## EXERCISE INPUTS:
******************************

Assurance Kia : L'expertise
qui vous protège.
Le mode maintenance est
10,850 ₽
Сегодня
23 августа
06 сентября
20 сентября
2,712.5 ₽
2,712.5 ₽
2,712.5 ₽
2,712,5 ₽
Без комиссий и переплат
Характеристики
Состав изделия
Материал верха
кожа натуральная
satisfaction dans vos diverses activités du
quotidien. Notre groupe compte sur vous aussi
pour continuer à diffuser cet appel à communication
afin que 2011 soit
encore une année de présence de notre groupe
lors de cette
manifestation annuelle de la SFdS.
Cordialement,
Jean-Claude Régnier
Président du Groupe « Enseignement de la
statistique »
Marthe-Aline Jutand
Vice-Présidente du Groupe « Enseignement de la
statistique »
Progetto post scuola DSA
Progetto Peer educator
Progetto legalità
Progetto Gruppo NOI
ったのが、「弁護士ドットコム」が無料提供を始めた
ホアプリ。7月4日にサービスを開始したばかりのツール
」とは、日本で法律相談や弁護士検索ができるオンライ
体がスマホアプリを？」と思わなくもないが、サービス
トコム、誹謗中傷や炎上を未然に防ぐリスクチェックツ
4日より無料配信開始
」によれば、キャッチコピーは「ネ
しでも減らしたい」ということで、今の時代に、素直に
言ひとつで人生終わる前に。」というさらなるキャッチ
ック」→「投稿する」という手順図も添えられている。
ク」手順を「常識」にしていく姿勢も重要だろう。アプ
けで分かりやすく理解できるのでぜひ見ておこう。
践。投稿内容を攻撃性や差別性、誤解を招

******************************

## EXERCISE DESCRIPTION:
Repeat the material above in full, keeping every word.

## RESULT FOR THIS TASK:
Assurance Kia : L'expertise
qui vous protège.
Le mode maintenance est
10,850 ₽
Сегодня
23 августа
06 сентября
20 сентября
2,712.5 ₽
2,712.5 ₽
2,712.5 ₽
2,712,5 ₽
Без комиссий и переплат
Характеристики
Состав изделия
Материал верха
кожа натуральная
satisfaction dans vos diverses activités du
quotidien. Notre groupe compte sur vous aussi
pour continuer à diffuser cet appel à communication
afin que 2011 soit
encore une année de présence de notre groupe
lors de cette
manifestation annuelle de la SFdS.
Cordialement,
Jean-Claude Régnier
Président du Groupe « Enseignement de la
statistique »
Marthe-Aline Jutand
Vice-Présidente du Groupe « Enseignement de la
statistique »
Progetto post scuola DSA
Progetto Peer educator
Progetto legalità
Progetto Gruppo NOI
ったのが、「弁護士ドットコム」が無料提供を始めた
ホアプリ。7月4日にサービスを開始したばかりのツール
」とは、日本で法律相談や弁護士検索ができるオンライ
体がスマホアプリを？」と思わなくもないが、サービス
トコム、誹謗中傷や炎上を未然に防ぐリスクチェックツ
4日より無料配信開始
」によれば、キャッチコピーは「ネ
しでも減らしたい」ということで、今の時代に、素直に
言ひとつで人生終わる前に。」というさらなるキャッチ
ック」→「投稿する」という手順図も添えられている。
ク」手順を「常識」にしていく姿勢も重要だろう。アプ
けで分かりやすく理解できるのでぜひ見ておこう。
践。投稿内容を攻撃性や差別性、誤解を招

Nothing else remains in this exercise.